Text under study:
Your views on GEM's Rules
9 July 2000
A big thank you to those who put their names on the record and made their views known to GEM. This internet-based submission project has been a big success, and we hope that even more readers will contribute to the development and shaping of our markets in the future.
Sources tell Webb-site.com that in a typical consultation of this nature, the Exchange might receive only 20 submissions. Even the original 1998 consultation on the proposed second market (which became GEM) received only 39 submissions. We know, because Webb-site.com editor David Webb was on the committee which designed GEM.
This time, our readers have made 61 submissions, including 55 by the formal deadline of 30-Jun-00. So your views should surely carry some weight. Of these submissions, the vast majority were in agreement with our views and proposals, and numerous additional comments were made.
One of the big problems with these consultation exercises is that the Exchange seldom publishes the results, but just proceeds with drafting rules (and usually at a snail's pace). We are still waiting for some of the results of the May-99 main board consultation exercise. This lack of transparency makes it difficult to know whether the views expressed by public submissions have any real effect. We can at least accelerate the debate by publishing extracts from your submissions. They are reproduced here without endorsement by Webb-site.com.
On the general issue of corporate governance, a reader wrote:
"International investors will increasingly apply a substantial risk premium to markets with lax disclosure laws and poor corporate governance. If markets in Hong Kong adopt best international practice in these respects their attractiveness will increase, not diminish, as investor confidence results in enhanced liquidity for new listings. At the moment GEM listings are capturing the same pool of highly speculative liquidity put on Race 6 at Happy Valley; this has not resulted in a stable, deep market."

Listed entries:
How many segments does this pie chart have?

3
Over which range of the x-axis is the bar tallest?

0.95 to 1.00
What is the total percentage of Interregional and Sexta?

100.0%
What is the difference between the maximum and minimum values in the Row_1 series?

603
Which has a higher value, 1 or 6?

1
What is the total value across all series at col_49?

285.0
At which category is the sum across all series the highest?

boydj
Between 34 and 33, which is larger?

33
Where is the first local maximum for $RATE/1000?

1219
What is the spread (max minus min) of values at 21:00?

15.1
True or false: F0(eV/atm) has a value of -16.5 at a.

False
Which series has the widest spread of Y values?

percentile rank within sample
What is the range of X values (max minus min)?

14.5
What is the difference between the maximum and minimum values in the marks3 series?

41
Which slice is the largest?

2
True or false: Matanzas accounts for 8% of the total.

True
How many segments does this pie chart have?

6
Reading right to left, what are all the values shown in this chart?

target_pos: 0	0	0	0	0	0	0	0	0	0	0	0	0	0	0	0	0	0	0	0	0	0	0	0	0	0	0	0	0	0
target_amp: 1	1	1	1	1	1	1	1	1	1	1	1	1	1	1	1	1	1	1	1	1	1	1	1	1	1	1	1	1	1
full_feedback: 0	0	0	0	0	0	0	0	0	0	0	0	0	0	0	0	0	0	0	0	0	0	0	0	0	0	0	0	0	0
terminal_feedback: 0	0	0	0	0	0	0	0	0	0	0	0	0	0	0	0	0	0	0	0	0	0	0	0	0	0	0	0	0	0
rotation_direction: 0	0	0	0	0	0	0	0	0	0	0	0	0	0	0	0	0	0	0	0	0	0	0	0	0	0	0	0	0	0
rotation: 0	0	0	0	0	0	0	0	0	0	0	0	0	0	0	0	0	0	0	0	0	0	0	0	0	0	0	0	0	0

What you are asked to do: Rewrite the passage of the text on GEM's rules from "Sources tell Webb-site.com" to "which designed GEM.", putting "panel" in place of "committee".

Answer to the exercise:
Sources tell Webb-site.com that in a typical consultation of this nature, the Exchange might receive only 20 submissions. Even the original 1998 consultation on the proposed second market (which became GEM) received only 39 submissions. We know, because Webb-site.com editor David Webb was on the panel which designed GEM.